### Data for review
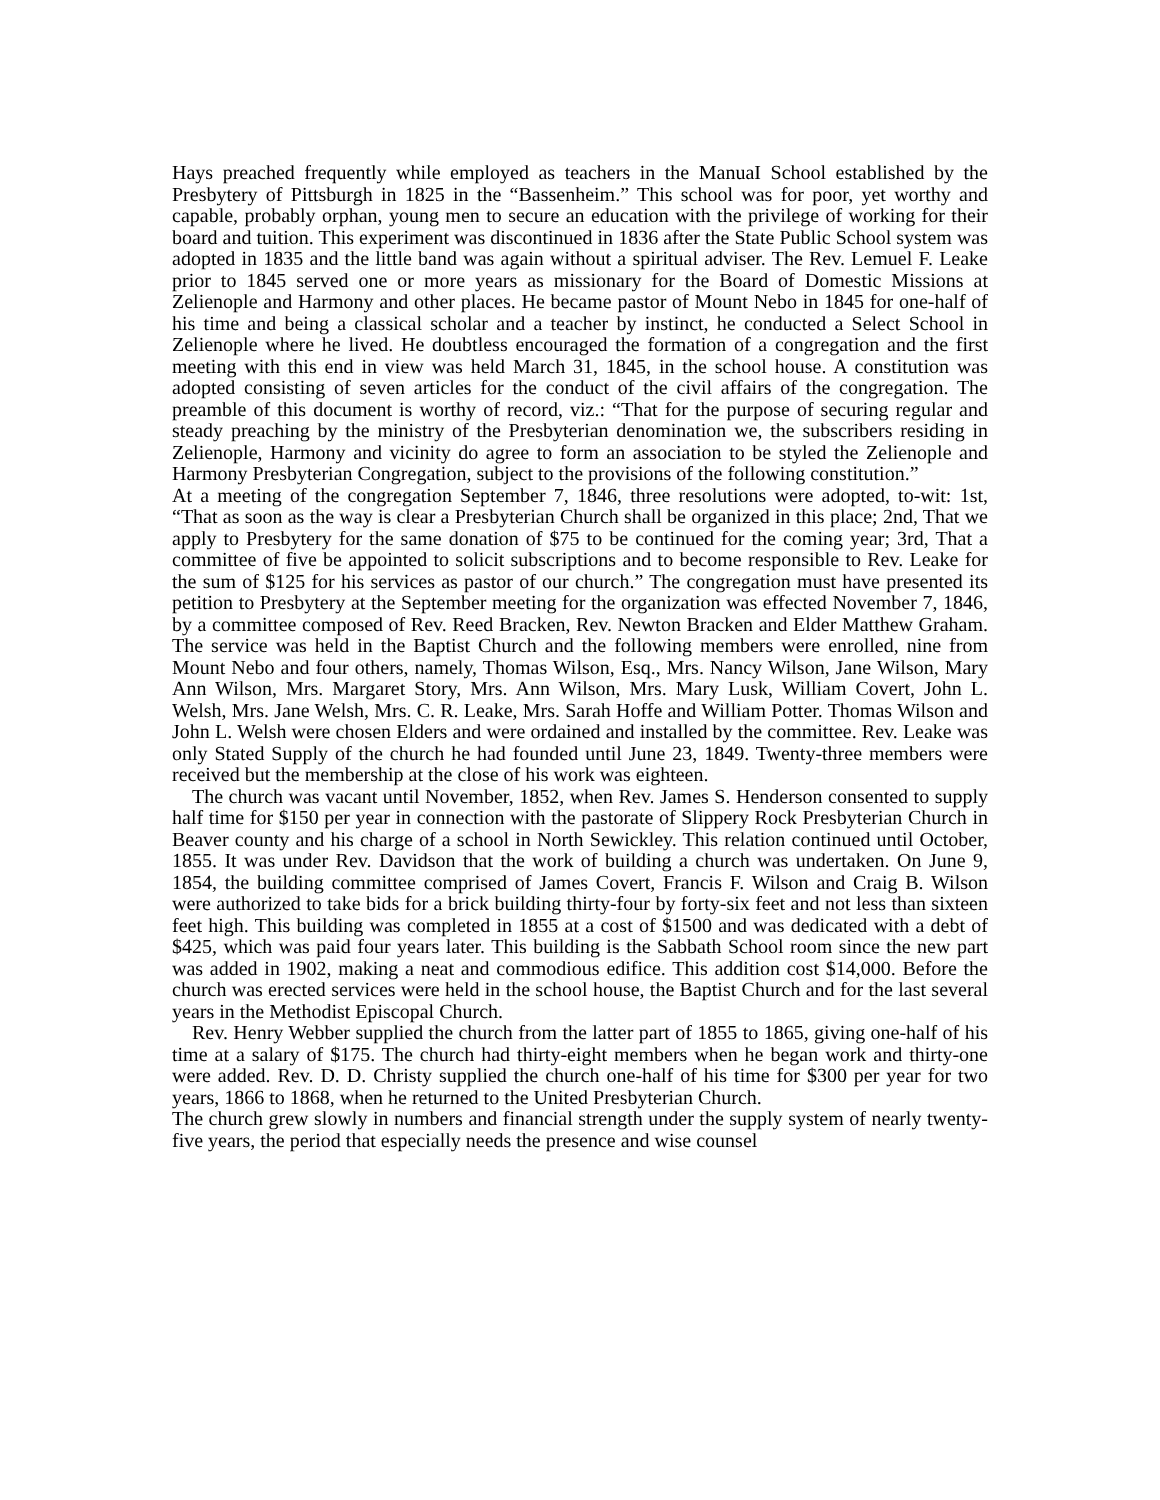Hays preached frequently while employed as teachers in the ManuaI School established by the Presbytery of Pittsburgh in 1825 in the “Bassenheim.” This school was for poor, yet worthy and capable, probably orphan, young men to secure an education with the privilege of working for their board and tuition. This experiment was discontinued in 1836 after the State Public School system was adopted in 1835 and the little band was again without a spiritual adviser. The Rev. Lemuel F. Leake prior to 1845 served one or more years as missionary for the Board of Domestic Missions at Zelienople and Harmony and other places. He became pastor of Mount Nebo in 1845 for one-half of his time and being a classical scholar and a teacher by instinct, he conducted a Select School in Zelienople where he lived. He doubtless encouraged the formation of a congregation and the first meeting with this end in view was held March 31, 1845, in the school house. A constitution was adopted consisting of seven articles for the conduct of the civil affairs of the congregation. The preamble of this document is worthy of record, viz.: “That for the purpose of securing regular and steady preaching by the ministry of the Presbyterian denomination we, the subscribers residing in Zelienople, Harmony and vicinity do agree to form an association to be styled the Zelienople and Harmony Presbyterian Congregation, subject to the provisions of the following constitution.”
At a meeting of the congregation September 7, 1846, three resolutions were adopted, to-wit: 1st, “That as soon as the way is clear a Presbyterian Church shall be organized in this place; 2nd, That we apply to Presbytery for the same donation of $75 to be continued for the coming year; 3rd, That a committee of five be appointed to solicit subscriptions and to become responsible to Rev. Leake for the sum of $125 for his services as pastor of our church.” The congregation must have presented its petition to Presbytery at the September meeting for the organization was effected November 7, 1846, by a committee composed of Rev. Reed Bracken, Rev. Newton Bracken and Elder Matthew Graham. The service was held in the Baptist Church and the following members were enrolled, nine from Mount Nebo and four others, namely, Thomas Wilson, Esq., Mrs. Nancy Wilson, Jane Wilson, Mary Ann Wilson, Mrs. Margaret Story, Mrs. Ann Wilson, Mrs. Mary Lusk, William Covert, John L. Welsh, Mrs. Jane Welsh, Mrs. C. R. Leake, Mrs. Sarah Hoffe and William Potter. Thomas Wilson and John L. Welsh were chosen Elders and were ordained and installed by the committee. Rev. Leake was only Stated Supply of the church he had founded until June 23, 1849. Twenty-three members were received but the membership at the close of his work was eighteen.
The church was vacant until November, 1852, when Rev. James S. Henderson consented to supply half time for $150 per year in connection with the pastorate of Slippery Rock Presbyterian Church in Beaver county and his charge of a school in North Sewickley. This relation continued until October, 1855. It was under Rev. Davidson that the work of building a church was undertaken. On June 9, 1854, the building committee comprised of James Covert, Francis F. Wilson and Craig B. Wilson were authorized to take bids for a brick building thirty-four by forty-six feet and not less than sixteen feet high. This building was completed in 1855 at a cost of $1500 and was dedicated with a debt of $425, which was paid four years later. This building is the Sabbath School room since the new part was added in 1902, making a neat and commodious edifice. This addition cost $14,000. Before the church was erected services were held in the school house, the Baptist Church and for the last several years in the Methodist Episcopal Church.
Rev. Henry Webber supplied the church from the latter part of 1855 to 1865, giving one-half of his time at a salary of $175. The church had thirty-eight members when he began work and thirty-one were added. Rev. D. D. Christy supplied the church one-half of his time for $300 per year for two years, 1866 to 1868, when he returned to the United Presbyterian Church.
The church grew slowly in numbers and financial strength under the supply system of nearly twenty-five years, the period that especially needs the presence and wise counsel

### Your assignment
What is needed is every line of the data above, set down exactly but with the images left out.

### Problem solution
Hays preached frequently while employed as teachers in the ManuaI School established by the Presbytery of Pittsburgh in 1825 in the “Bassenheim.” This school was for poor, yet worthy and capable, probably orphan, young men to secure an education with the privilege of working for their board and tuition. This experiment was discontinued in 1836 after the State Public School system was adopted in 1835 and the little band was again without a spiritual adviser. The Rev. Lemuel F. Leake prior to 1845 served one or more years as missionary for the Board of Domestic Missions at Zelienople and Harmony and other places. He became pastor of Mount Nebo in 1845 for one-half of his time and being a classical scholar and a teacher by instinct, he conducted a Select School in Zelienople where he lived. He doubtless encouraged the formation of a congregation and the first meeting with this end in view was held March 31, 1845, in the school house. A constitution was adopted consisting of seven articles for the conduct of the civil affairs of the congregation. The preamble of this document is worthy of record, viz.: “That for the purpose of securing regular and steady preaching by the ministry of the Presbyterian denomination we, the subscribers residing in Zelienople, Harmony and vicinity do agree to form an association to be styled the Zelienople and Harmony Presbyterian Congregation, subject to the provisions of the following constitution.”
At a meeting of the congregation September 7, 1846, three resolutions were adopted, to-wit: 1st, “That as soon as the way is clear a Presbyterian Church shall be organized in this place; 2nd, That we apply to Presbytery for the same donation of $75 to be continued for the coming year; 3rd, That a committee of five be appointed to solicit subscriptions and to become responsible to Rev. Leake for the sum of $125 for his services as pastor of our church.” The congregation must have presented its petition to Presbytery at the September meeting for the organization was effected November 7, 1846, by a committee composed of Rev. Reed Bracken, Rev. Newton Bracken and Elder Matthew Graham. The service was held in the Baptist Church and the following members were enrolled, nine from Mount Nebo and four others, namely, Thomas Wilson, Esq., Mrs. Nancy Wilson, Jane Wilson, Mary Ann Wilson, Mrs. Margaret Story, Mrs. Ann Wilson, Mrs. Mary Lusk, William Covert, John L. Welsh, Mrs. Jane Welsh, Mrs. C. R. Leake, Mrs. Sarah Hoffe and William Potter. Thomas Wilson and John L. Welsh were chosen Elders and were ordained and installed by the committee. Rev. Leake was only Stated Supply of the church he had founded until June 23, 1849. Twenty-three members were received but the membership at the close of his work was eighteen.
The church was vacant until November, 1852, when Rev. James S. Henderson consented to supply half time for $150 per year in connection with the pastorate of Slippery Rock Presbyterian Church in Beaver county and his charge of a school in North Sewickley. This relation continued until October, 1855. It was under Rev. Davidson that the work of building a church was undertaken. On June 9, 1854, the building committee comprised of James Covert, Francis F. Wilson and Craig B. Wilson were authorized to take bids for a brick building thirty-four by forty-six feet and not less than sixteen feet high. This building was completed in 1855 at a cost of $1500 and was dedicated with a debt of $425, which was paid four years later. This building is the Sabbath School room since the new part was added in 1902, making a neat and commodious edifice. This addition cost $14,000. Before the church was erected services were held in the school house, the Baptist Church and for the last several years in the Methodist Episcopal Church.
Rev. Henry Webber supplied the church from the latter part of 1855 to 1865, giving one-half of his time at a salary of $175. The church had thirty-eight members when he began work and thirty-one were added. Rev. D. D. Christy supplied the church one-half of his time for $300 per year for two years, 1866 to 1868, when he returned to the United Presbyterian Church.
The church grew slowly in numbers and financial strength under the supply system of nearly twenty-five years, the period that especially needs the presence and wise counsel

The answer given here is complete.